La intimidad del poema
Ese instante en el que has recogido la casa,
todo parece ordenado, según tu orden,
sientes que todo está limpio
aunque en un examen profundo haya polvo,
ácaros silenciosos o no,
el momento en el que a través de la ventana
coexiste el ruido de coches con el de pájaros
aún los árboles verdes y la vista
conserva un único acceso al campo como un tesoro.
En ese momento no vas a escribir
como un encargo hecho por ti mismo;
habrás encontrado un hilo o un motivo,
una necesidad expresiva en tu interior.
La intimidad del poema que escribirás
solo se mostrará según se vayan decantando
los versos,
las palabras, la uniformidad temática,
el ansia de todos los pensamientos que se agolpan.
Esa llamada inspiración puede surgir de otro poema,
o de una luz, una música, una soledad,
un estado emocional sensible a cualquier estímulo:
aprovecha el momento, parece decir tu otro yo.
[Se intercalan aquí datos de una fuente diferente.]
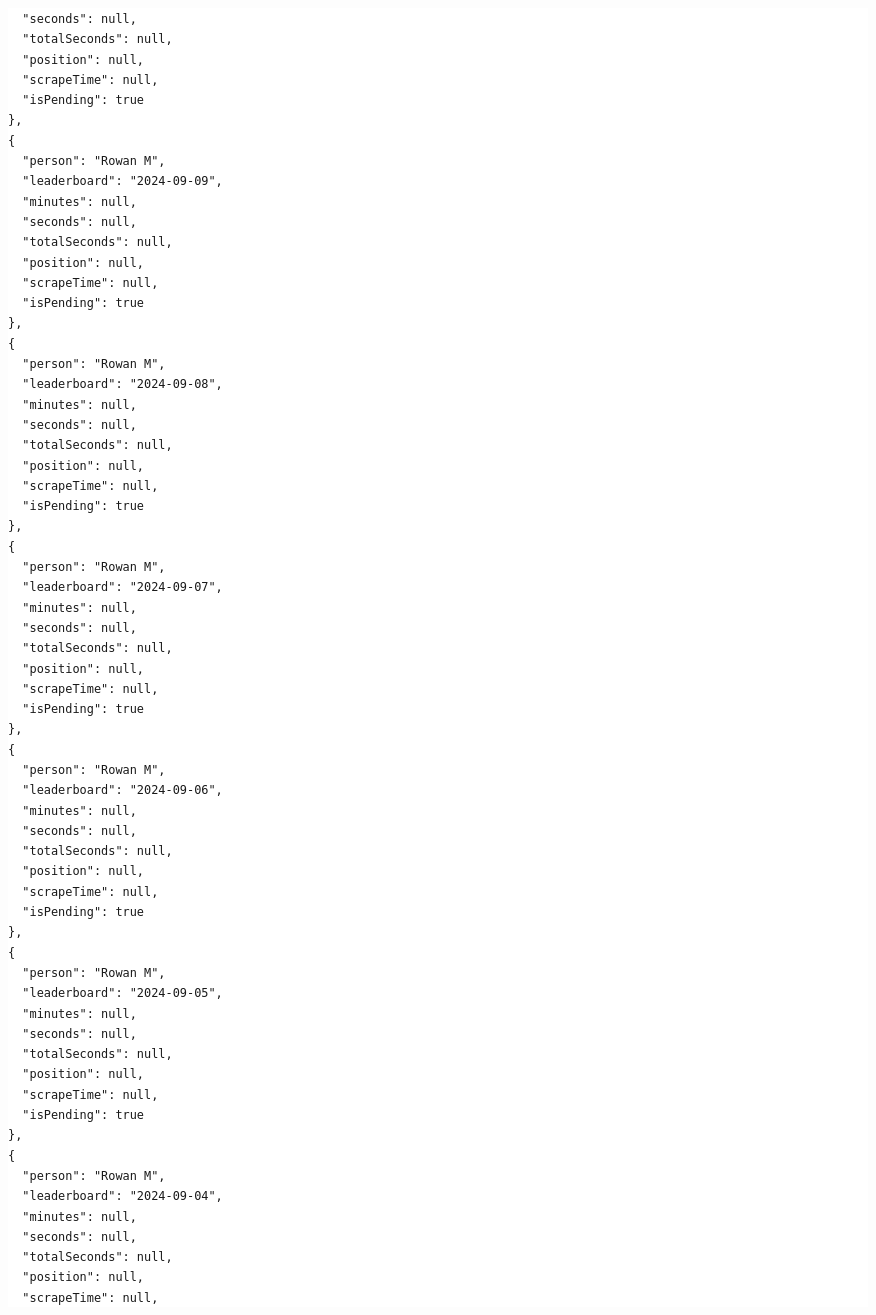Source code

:       "seconds": null,
      "totalSeconds": null,
      "position": null,
      "scrapeTime": null,
      "isPending": true
    },
    {
      "person": "Rowan M",
      "leaderboard": "2024-09-09",
      "minutes": null,
      "seconds": null,
      "totalSeconds": null,
      "position": null,
      "scrapeTime": null,
      "isPending": true
    },
    {
      "person": "Rowan M",
      "leaderboard": "2024-09-08",
      "minutes": null,
      "seconds": null,
      "totalSeconds": null,
      "position": null,
      "scrapeTime": null,
      "isPending": true
    },
    {
      "person": "Rowan M",
      "leaderboard": "2024-09-07",
      "minutes": null,
      "seconds": null,
      "totalSeconds": null,
      "position": null,
      "scrapeTime": null,
      "isPending": true
    },
    {
      "person": "Rowan M",
      "leaderboard": "2024-09-06",
      "minutes": null,
      "seconds": null,
      "totalSeconds": null,
      "position": null,
      "scrapeTime": null,
      "isPending": true
    },
    {
      "person": "Rowan M",
      "leaderboard": "2024-09-05",
      "minutes": null,
      "seconds": null,
      "totalSeconds": null,
      "position": null,
      "scrapeTime": null,
      "isPending": true
    },
    {
      "person": "Rowan M",
      "leaderboard": "2024-09-04",
      "minutes": null,
      "seconds": null,
      "totalSeconds": null,
      "position": null,
      "scrapeTime": null,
Has encontrado quizá la forma de construir un poema
con ladrillos que has recopilado de aquí y de allá.
Después lo revisas y lees y relees,
pules esto y aquello, tomas decisiones,
evitas repeticiones y buscas sinónimos.
Una vez fuiste impresionista y otra adoraste las elipsis,
durante un tiempo hubo guerra en tus poemas,
la geometría que nunca te abandona.
Se podrán clasificar, –te dijo una voz íntima–,
en tres o cuatro temáticas,
sentiste entonces el corsé autoimpuesto
o la limitación de tu entendimiento poético,
pero no por eso desististe o aminoraste
el celo poético, el cauce de ideas manidas.
Te despides del poema como aquella pastilla de luz,
o el vago rumor de una campana que aquí no escuchas,
sin capacidad real de verlo en perspectiva.